Jeudi, pour me rendre au centre de presse, j’ai pris un de ces minibus délabrés, qui datent des années 1990, où l’on s’entasse les uns sur les autres. C’est l’un des rares moyens de transport subsistant à Gaza, avec des camions à bestiaux tirés par des voitures ou des ânes, des charrettes, ou des voitures délabrées où l’on s’assoit parfois dans le coffre.

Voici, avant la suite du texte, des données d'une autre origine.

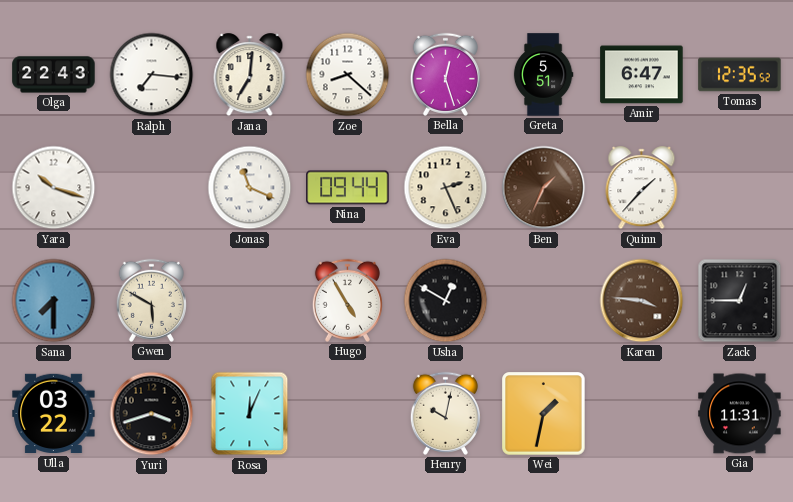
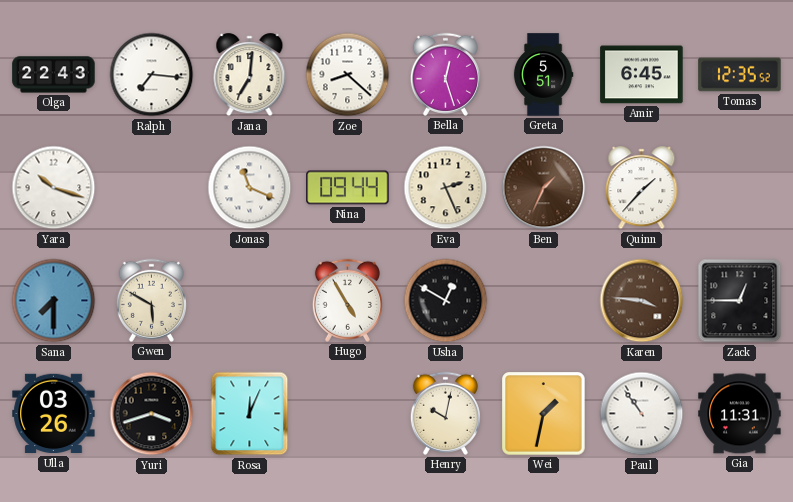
Amir: 6:47 -> 6:45
Ulla: 03:22 -> 03:26
Paul: none -> 10:54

Je profite de ces voyages pour raconter leurs histoires aux passagers. Jeudi, j’ai récupéré celle d’un homme qui était monté avec des béquilles. Sa jambe droite a été amputée. C’était un homme d’une trentaine d’années, maigre et fatigué. Je lui ai demandé s’il savait combien de personnes étaient dans la même situation que lui. J’ai été étonné du numéro qu’il m’a donné, à tel point que je l’ai vérifié en ligne, mais c’était vrai. Selon leONU et le ministère de la Santé de Gaza, plus de 10 000 personnes ont en effet perdu un ou plusieurs membres depuis le début de cette guerre. Parmi eux, 4 000 enfants.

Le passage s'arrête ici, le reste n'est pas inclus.